PROVIDED ENTRIES ::

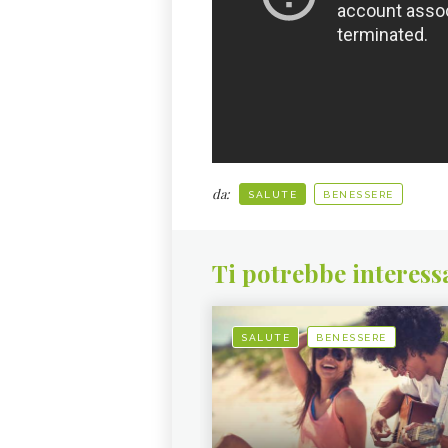
da:
SALUTE
BENESSERE
Ti potrebbe interess
SALUTE
BENESSERE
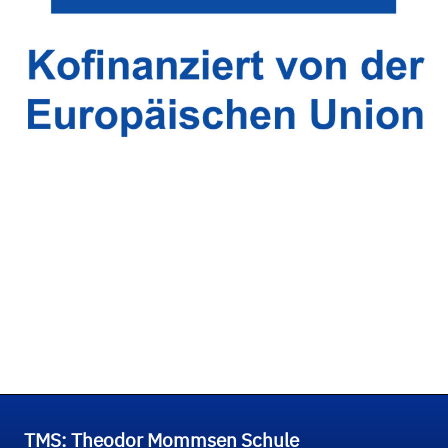
TMS: Theodor Mommsen Schule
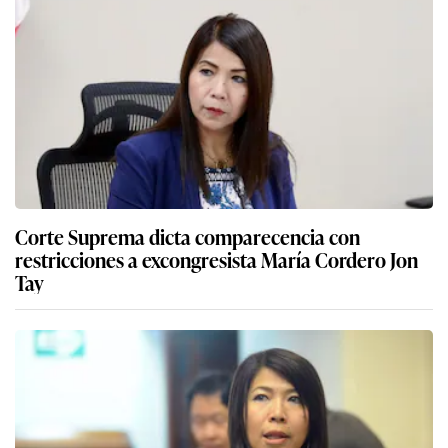
Corte Suprema dicta comparecencia con
restricciones a excongresista María Cordero Jon
Tay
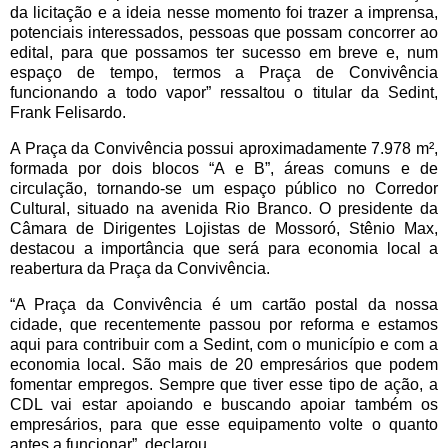
da licitação e a ideia nesse momento foi trazer a imprensa,
potenciais interessados, pessoas que possam concorrer ao
edital, para que possamos ter sucesso em breve e, num
espaço de tempo, termos a Praça de Convivência
funcionando a todo vapor” ressaltou o titular da Sedint,
Frank Felisardo.
A Praça da Convivência possui aproximadamente 7.978 m²,
formada por dois blocos “A e B”, áreas comuns e de
circulação, tornando-se um espaço público no Corredor
Cultural, situado na avenida Rio Branco. O presidente da
Câmara de Dirigentes Lojistas de Mossoró, Stênio Max,
destacou a importância que será para economia local a
reabertura da Praça da Convivência.
“A Praça da Convivência é um cartão postal da nossa
cidade, que recentemente passou por reforma e estamos
aqui para contribuir com a Sedint, com o município e com a
economia local. São mais de 20 empresários que podem
fomentar empregos. Sempre que tiver esse tipo de ação, a
CDL vai estar apoiando e buscando apoiar também os
empresários, para que esse equipamento volte o quanto
antes a funcionar”, declarou.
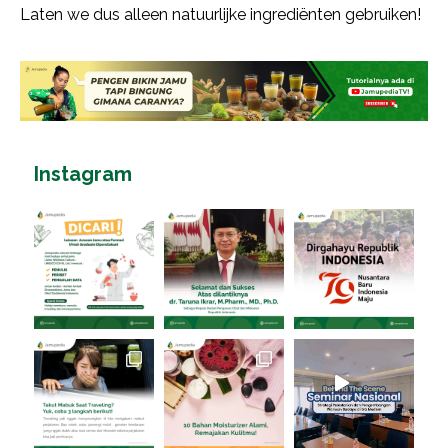
Laten we dus alleen natuurlijke ingrediënten gebruiken!
Instagram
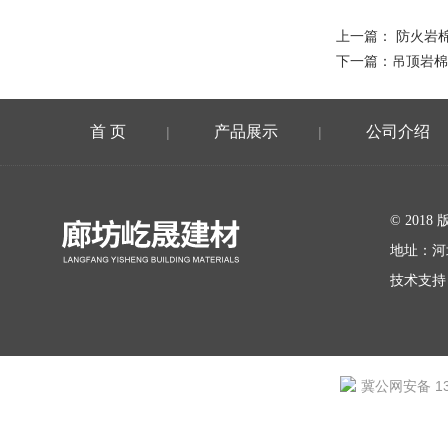
上一篇：
防火岩
下一篇：
吊顶岩棉
首 页
产品展示
公司介绍
|
|
在线留言
© 20
地址：河
技术支持
冀公网安备 131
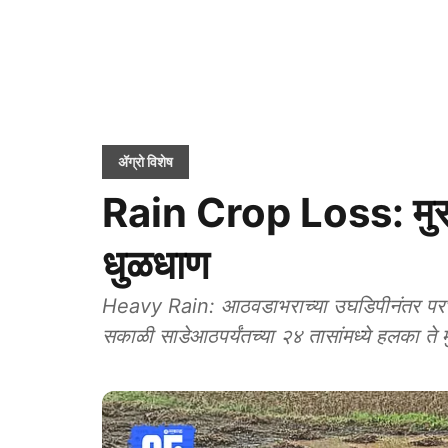
ॲग्रो विशेष
Rain Crop Loss: मुसळ
धुळधाण
Heavy Rain: आठवडाभराच्या उघडिपीनंतर परभणी 
सकाळी साडेआठपर्यंतच्या २४ तासांमध्ये हलका त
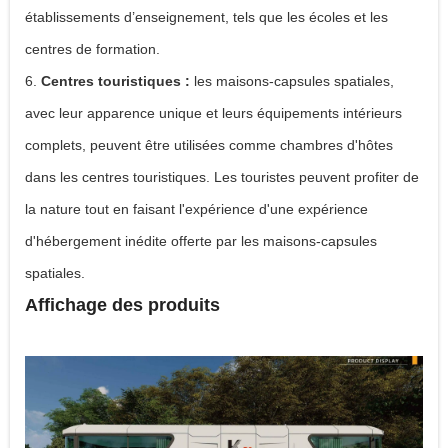
établissements d’enseignement, tels que les écoles et les
centres de formation.
6.
Centres touristiques :
les maisons-capsules spatiales,
avec leur apparence unique et leurs équipements intérieurs
complets, peuvent être utilisées comme chambres d'hôtes
dans les centres touristiques. Les touristes peuvent profiter de
la nature tout en faisant l'expérience d'une expérience
d'hébergement inédite offerte par les maisons-capsules
spatiales.
Affichage des produits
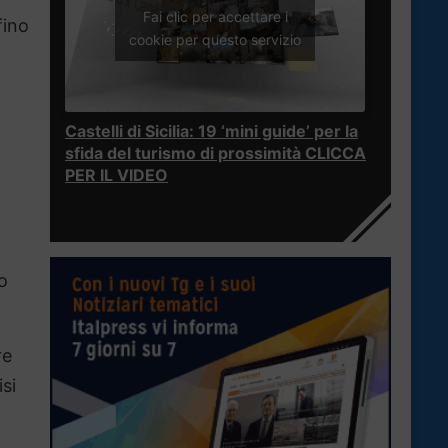
Fai clic per accettare i
fino
cookie per questo servizio
Castelli di Sicilia: 19 ‘mini guide’ per la
sfida del turismo di prossimità CLICCA
PER IL VIDEO
o
re
isi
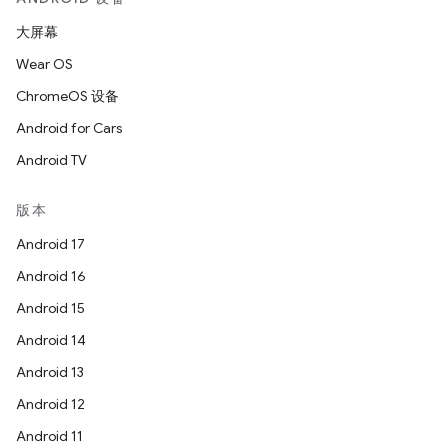
大屏幕
Wear OS
ChromeOS 设备
Android for Cars
Android TV
版本
Android 17
Android 16
Android 15
Android 14
Android 13
Android 12
Android 11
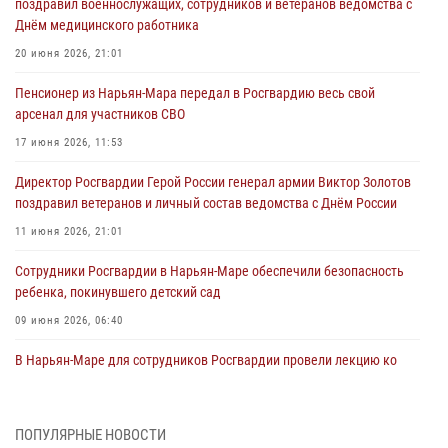
поздравил военнослужащих, сотрудников и ветеранов ведомства с
Днём медицинского работника
20 июня 2026, 21:01
Пенсионер из Нарьян-Мара передал в Росгвардию весь свой
арсенал для участников СВО
17 июня 2026, 11:53
Директор Росгвардии Герой России генерал армии Виктор Золотов
поздравил ветеранов и личный состав ведомства с Днём России
11 июня 2026, 21:01
Сотрудники Росгвардии в Нарьян-Маре обеспечили безопасность
ребенка, покинувшего детский сад
09 июня 2026, 06:40
В Нарьян-Маре для сотрудников Росгвардии провели лекцию ко
Дню семьи, любви и верности
08 июня 2026, 09:39
4
ПОПУЛЯРНЫЕ НОВОСТИ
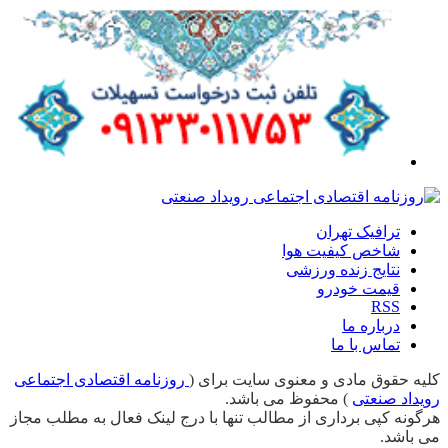
ترافیک تهران
شاخص کیفیت هوا
نتایج زنده ورزشی
قیمت خودرو
RSS
درباره ما
تماس با ما
کلیه حقوق مادی و معنوی سایت برای (
روزنامه اقتصادی اجتماعی
رویداد صنعتی
) محفوظ می باشد.
هرگونه کپی برداری از مطالب تنها با درج لینک فعال به مطلب مجاز
می باشد.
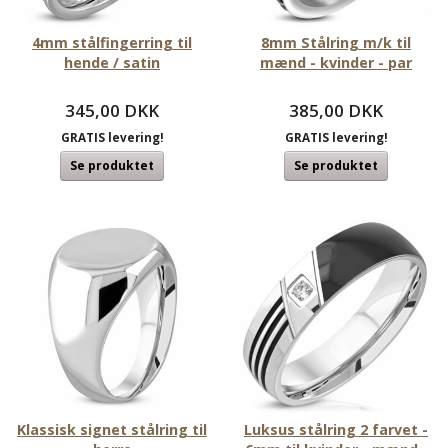
4mm stålfingerring til
8mm Stålring m/k til
hende / satin
mænd - kvinder - par
345,00 DKK
385,00 DKK
GRATIS levering!
GRATIS levering!
Se produktet
Se produktet
Klassisk signet stålring til
Luksus stålring 2 farvet -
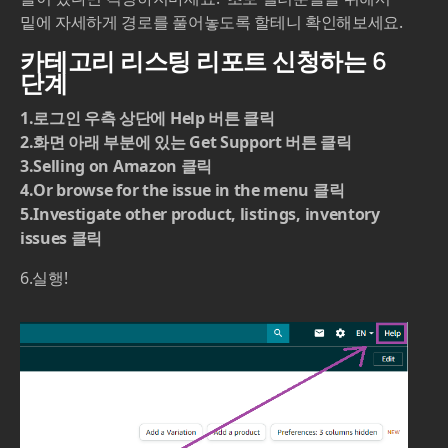
밑에 자세하게 경로를 풀어놓도록 할테니 확인해보세요.
카테고리 리스팅 리포트 신청하는 6
단계
1.로그인 우측 상단에 Help 버튼 클릭
2.화면 아래 부분에 있는 Get Support 버튼 클릭
3.Selling on Amazon 클릭
4.Or browse for the issue in the menu 클릭
5.Investigate other product, listings, inventory
issues 클릭
6.실행!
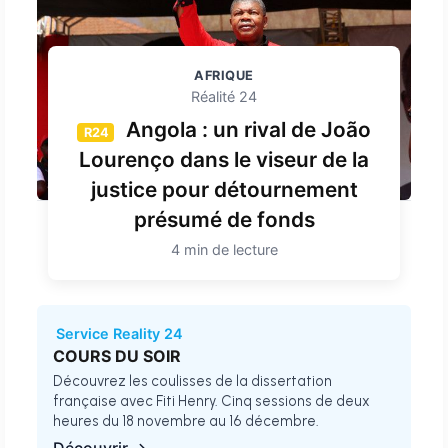
AFRIQUE
Réalité 24
Angola : un rival de João
R24
Lourenço dans le viseur de la
justice pour détournement
présumé de fonds
4 min de lecture
Service Reality 24
COURS DU SOIR
Découvrez les coulisses de la dissertation
française avec Fiti Henry. Cinq sessions de deux
heures du 18 novembre au 16 décembre.
Découvrir →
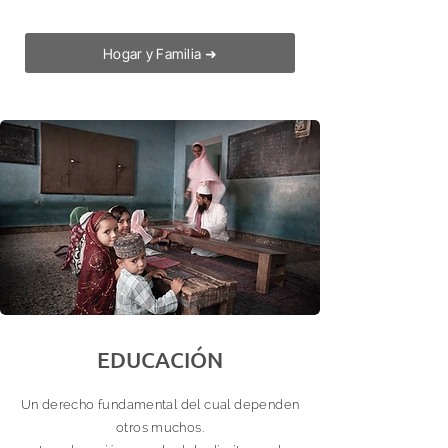
Hogar y Familia ➜
EDUCACIÓN
Un derecho fundamental del cual dependen
otros muchos.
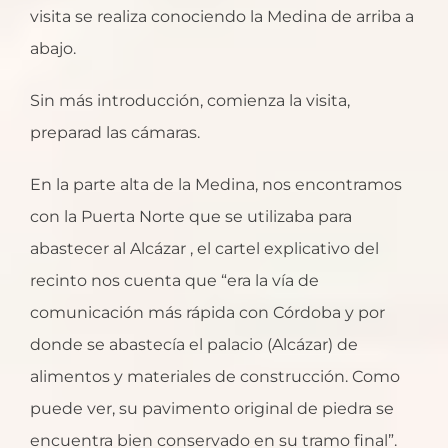
visita se realiza conociendo la Medina de arriba a
abajo.
Sin más introducción, comienza la visita,
preparad las cámaras.
En la parte alta de la Medina, nos encontramos
con la Puerta Norte que se utilizaba para
abastecer al Alcázar , el cartel explicativo del
recinto nos cuenta que “era la vía de
comunicación más rápida con Córdoba y por
donde se abastecía el palacio (Alcázar) de
alimentos y materiales de construcción. Como
puede ver, su pavimento original de piedra se
encuentra bien conservado en su tramo final”.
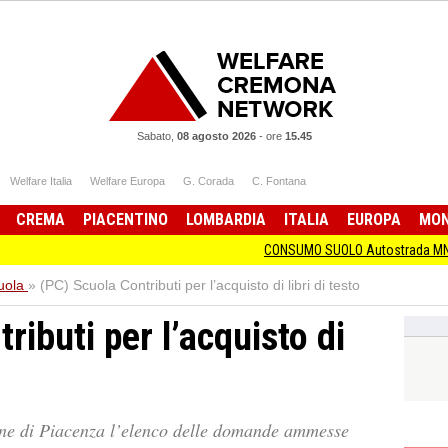
Sabato,
08 agosto 2026
-
ore
15.45
Welfare Italia
Welfare Europa
G. Corada
C. Fontana
CREMA
PIACENTINO
LOMBARDIA
ITALIA
EUROPA
MO
CONSUMO SUOLO Autostrada MN-CR Pagliari: 
uola
»
(PC) Scuola Contributi per l’acquisto di libri di testo
ributi per l’acquisto di
une di Piacenza l’elenco delle domande ammesse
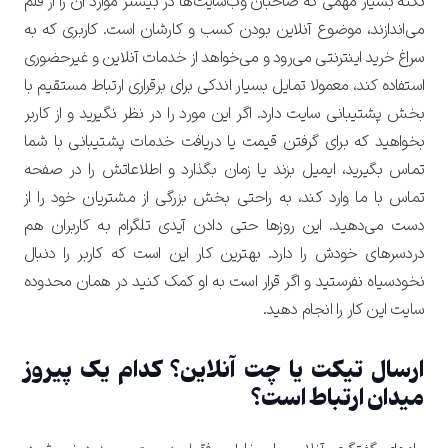
نکته بسیار مهمی که صاحبان وب‌سایت‌ها در بیشتر موارد آن را از قلم
می‌اندازند، موضوع آنلاین بودن کسب و کارشان است. کاربری که به
سراغ خرید اینترنتی می‌رود و می‌خواهد از خدمات آنلاین و غیرحضوری
استفاده کند، معمولا تمایل بسیار اندکی برای برقراری ارتباط مستقیم با
بخش پشتیبانی سایت دارد.
اگر این مورد را در نظر نگیرید و از کاربر
بخواهید که برای گرفتن قیمت یا دریافت خدمات پشتیبانی با شما
تماس بگیرید، ایمیل بزند یا زمان بگذارد و اطلاعاتش را در صفحه
تماس با ما وارد کند، به راحتی بخش بزرگی از مشتریان خود را از
دست می‌دهید. این روزها حتی دادن آیدی تلگرام به کاربران هم
دردسرهای خودش را دارد. بهترین کار این است که کاربر را دنبال
نخودسیاه نفرستید و اگر قرار است به او کمک کنید در همان محدوده
سایت این کار را انجام دهید.
ارسال تیکت یا چت آنلاین؟ کدام‌ یک پیروز
میدان ارتباط است؟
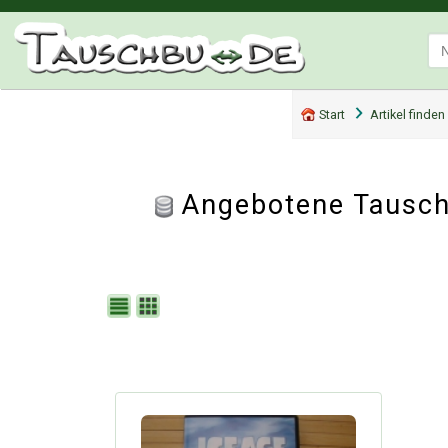
Start
Artikel finden
Angebotene Tausch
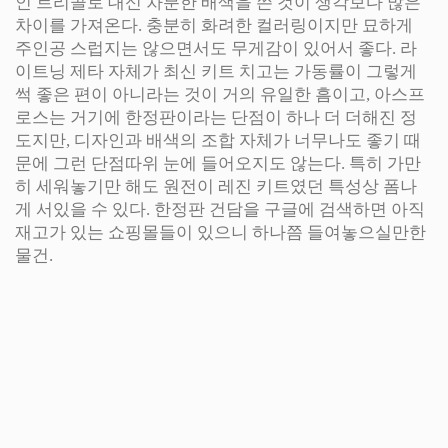
인 트리콜로 대신 차분한 배색을 쓴 것이 생각보다 많은
차이를 가져온다. 충분히 화려한 컬러링이지만 묘하게
주인공 스럽지는 않으면서도 무게감이 있어서 좋다. 라
이트닝 제타 자체가 최신 키트 치고는 가동률이 그렇게
썩 좋은 편이 아니라는 것이 거의 유일한 흠이고, 아스프
로스는 거기에 한정판이라는 단점이 하나 더 더해진 정
도지만, 디자인과 배색의 조합 자체가 너무나도 좋기 때
문에 그런 단점따위 눈에 들어오지도 않는다. 특히 가만
히 세워놓기만 해도 원전이 레진 키트였던 특성상 폼나
게 서있을 수 있다. 한정판 건담을 구글에 검색하면 아직
재고가 있는 쇼핑몰들이 있으니 하나쯤 들여놓으실만한
물건.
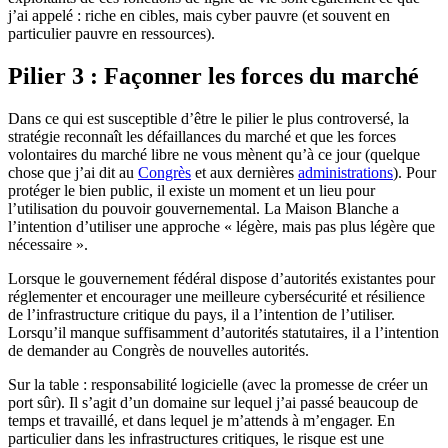
j’ai appelé : riche en cibles, mais cyber pauvre (et souvent en
particulier pauvre en ressources).
Pilier 3 : Façonner les forces du marché
Dans ce qui est susceptible d’être le pilier le plus controversé, la
stratégie reconnaît les défaillances du marché et que les forces
volontaires du marché libre ne vous mènent qu’à ce jour (quelque
chose que j’ai dit au
Congrès
et aux dernières
administrations
). Pour
protéger le bien public, il existe un moment et un lieu pour
l’utilisation du pouvoir gouvernemental. La Maison Blanche a
l’intention d’utiliser une approche « légère, mais pas plus légère que
nécessaire ».
Lorsque le gouvernement fédéral dispose d’autorités existantes pour
réglementer et encourager une meilleure cybersécurité et résilience
de l’infrastructure critique du pays, il a l’intention de l’utiliser.
Lorsqu’il manque suffisamment d’autorités statutaires, il a l’intention
de demander au Congrès de nouvelles autorités.
Sur la table : responsabilité logicielle (avec la promesse de créer un
port sûr). Il s’agit d’un domaine sur lequel j’ai passé beaucoup de
temps et travaillé, et dans lequel je m’attends à m’engager. En
particulier dans les infrastructures critiques, le risque est une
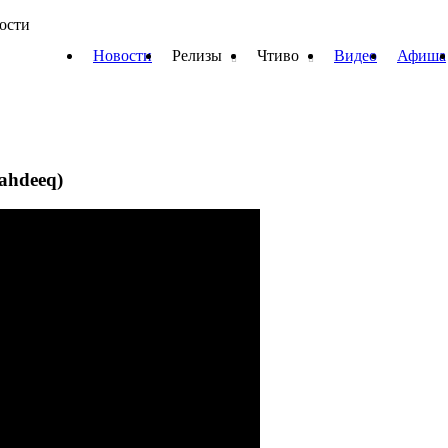
вости
Новости
Релизы
Чтиво
Видео
Афиша
Sahdeeq)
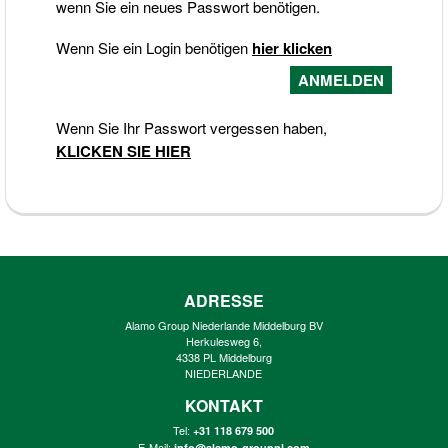
wenn Sie ein neues Passwort benötigen.
Wenn Sie ein Login benötigen
hier klicken
Wenn Sie Ihr Passwort vergessen haben,
KLICKEN SIE HIER
ADRESSE
Alamo Group Niederlande Middelburg BV
Herkulesweg 6,
4338 PL Middelburg
NIEDERLANDE
KONTAKT
Tel:
+31 118 679 500
E-Mail:
info@alamo-groupnl.com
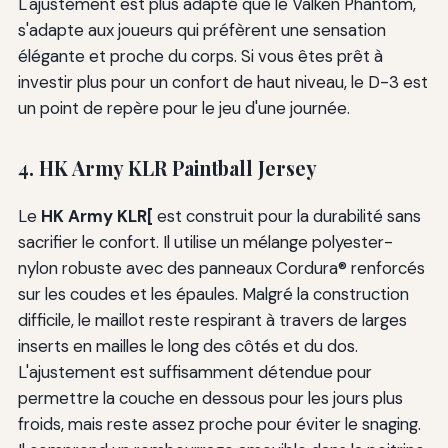
L'ajustement est plus adapté que le Valken Phantom,
s'adapte aux joueurs qui préfèrent une sensation
élégante et proche du corps. Si vous êtes prêt à
investir plus pour un confort de haut niveau, le D-3 est
un point de repère pour le jeu d'une journée.
4. HK Army KLR Paintball Jersey
Le
HK Army KLR[
est construit pour la durabilité sans
sacrifier le confort. Il utilise un mélange polyester-
nylon robuste avec des panneaux Cordura® renforcés
sur les coudes et les épaules. Malgré la construction
difficile, le maillot reste respirant à travers de larges
inserts en mailles le long des côtés et du dos.
L'ajustement est suffisamment détendue pour
permettre la couche en dessous pour les jours plus
froids, mais reste assez proche pour éviter le snaging.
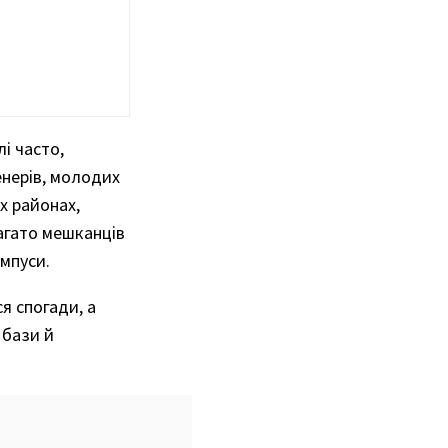
лі часто,
енерів, молодих
х районах,
багато мешканців
ампуси.
я спогади, а
 бази й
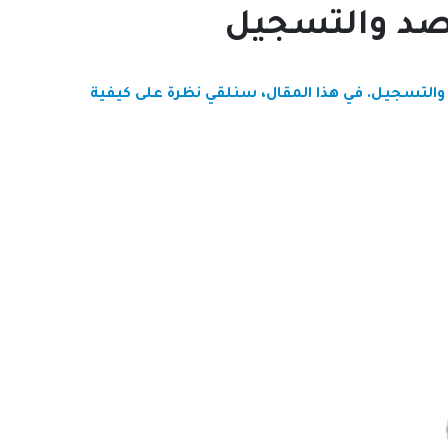
رصد والتسجيل
د والتسجيل. في هذا المقال، سنلقي نظرة على كيفية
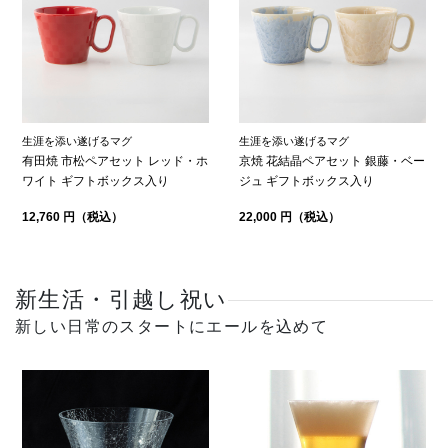
生涯を添い遂げるマグ
生涯を添い遂げるマグ
有田焼 市松ペアセット レッド・ホ
京焼 花結晶ペアセット 銀藤・ベー
ワイト ギフトボックス入り
ジュ ギフトボックス入り
12,760 円（税込）
22,000 円（税込）
新生活・引越し祝い
新しい日常のスタートにエールを込めて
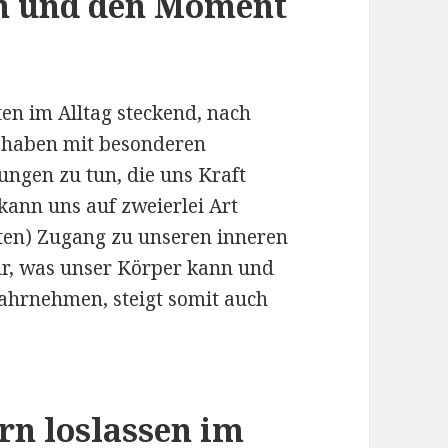
en und den Moment
ten im Alltag steckend, nach
r haben mit besonderen
ngen zu tun, die uns Kraft
kann uns auf zweierlei Art
rten) Zugang zu unseren inneren
ür, was unser Körper kann und
wahrnehmen, steigt somit auch
rn loslassen im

EXERCISE PROMPT :: What is needed is an exact repetition of every line from the line with "est construit pour la durabilité sans" to the end of the data above, both ends included, with no pictures.

TASK RESULT ::
est construit pour la durabilité sans
sacrifier le confort. Il utilise un mélange polyester-
nylon robuste avec des panneaux Cordura® renforcés
sur les coudes et les épaules. Malgré la construction
difficile, le maillot reste respirant à travers de larges
inserts en mailles le long des côtés et du dos.
L'ajustement est suffisamment détendue pour
permettre la couche en dessous pour les jours plus
froids, mais reste assez proche pour éviter le snaging.
лі часто,
енерів, молодих
х районах,
багато мешканців
ампуси.
я спогади, а
 бази й
رصد والتسجيل
د والتسجيل. في هذا المقال، سنلقي نظرة على كيفية
生涯を添い遂げるマグ
生涯を添い遂げるマグ
有田焼 市松ペアセット レッド・ホ
京焼 花結晶ペアセット 銀藤・ベー
ワイト ギフトボックス入り
ジュ ギフトボックス入り
12,760 円（税込）
22,000 円（税込）
新生活・引越し祝い
新しい日常のスタートにエールを込めて
en und den Moment
ten im Alltag steckend, nach
r haben mit besonderen
ngen zu tun, die uns Kraft
kann uns auf zweierlei Art
rten) Zugang zu unseren inneren
ür, was unser Körper kann und
wahrnehmen, steigt somit auch
rn loslassen im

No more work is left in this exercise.